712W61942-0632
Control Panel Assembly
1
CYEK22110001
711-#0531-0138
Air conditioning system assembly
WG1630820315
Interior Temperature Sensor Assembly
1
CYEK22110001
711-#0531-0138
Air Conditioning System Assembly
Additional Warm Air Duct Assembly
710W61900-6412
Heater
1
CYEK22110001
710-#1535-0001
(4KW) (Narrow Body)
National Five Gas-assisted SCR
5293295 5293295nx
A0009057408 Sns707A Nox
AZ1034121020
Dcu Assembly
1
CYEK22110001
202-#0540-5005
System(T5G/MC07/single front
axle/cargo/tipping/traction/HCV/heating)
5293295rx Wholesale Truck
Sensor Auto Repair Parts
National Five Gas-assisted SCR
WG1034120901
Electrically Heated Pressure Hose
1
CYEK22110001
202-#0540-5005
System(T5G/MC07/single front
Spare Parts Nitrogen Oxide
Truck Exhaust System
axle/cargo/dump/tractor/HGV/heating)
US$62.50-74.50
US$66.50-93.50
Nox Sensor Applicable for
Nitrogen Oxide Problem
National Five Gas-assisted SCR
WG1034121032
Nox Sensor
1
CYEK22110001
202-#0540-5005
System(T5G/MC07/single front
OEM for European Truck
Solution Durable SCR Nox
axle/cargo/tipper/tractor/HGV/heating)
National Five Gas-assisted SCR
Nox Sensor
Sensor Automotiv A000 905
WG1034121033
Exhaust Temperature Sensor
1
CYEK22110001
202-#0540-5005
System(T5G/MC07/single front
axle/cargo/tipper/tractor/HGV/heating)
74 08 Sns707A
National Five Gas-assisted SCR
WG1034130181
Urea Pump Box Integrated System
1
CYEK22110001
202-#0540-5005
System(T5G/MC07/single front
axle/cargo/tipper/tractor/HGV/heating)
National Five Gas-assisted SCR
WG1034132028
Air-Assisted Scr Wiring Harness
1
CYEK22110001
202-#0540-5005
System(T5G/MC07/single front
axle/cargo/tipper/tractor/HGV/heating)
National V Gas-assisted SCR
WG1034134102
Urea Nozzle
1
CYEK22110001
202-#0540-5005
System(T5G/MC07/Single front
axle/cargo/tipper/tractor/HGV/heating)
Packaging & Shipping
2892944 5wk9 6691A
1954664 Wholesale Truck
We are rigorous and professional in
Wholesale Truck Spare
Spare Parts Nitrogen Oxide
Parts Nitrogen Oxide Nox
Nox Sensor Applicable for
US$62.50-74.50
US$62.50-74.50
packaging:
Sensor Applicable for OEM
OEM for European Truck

## What the exercise asks
Go through the entries above and pull out each line with "Temperature" in it.

## Solution to the exercise
Interior Temperature Sensor Assembly
Exhaust Temperature Sensor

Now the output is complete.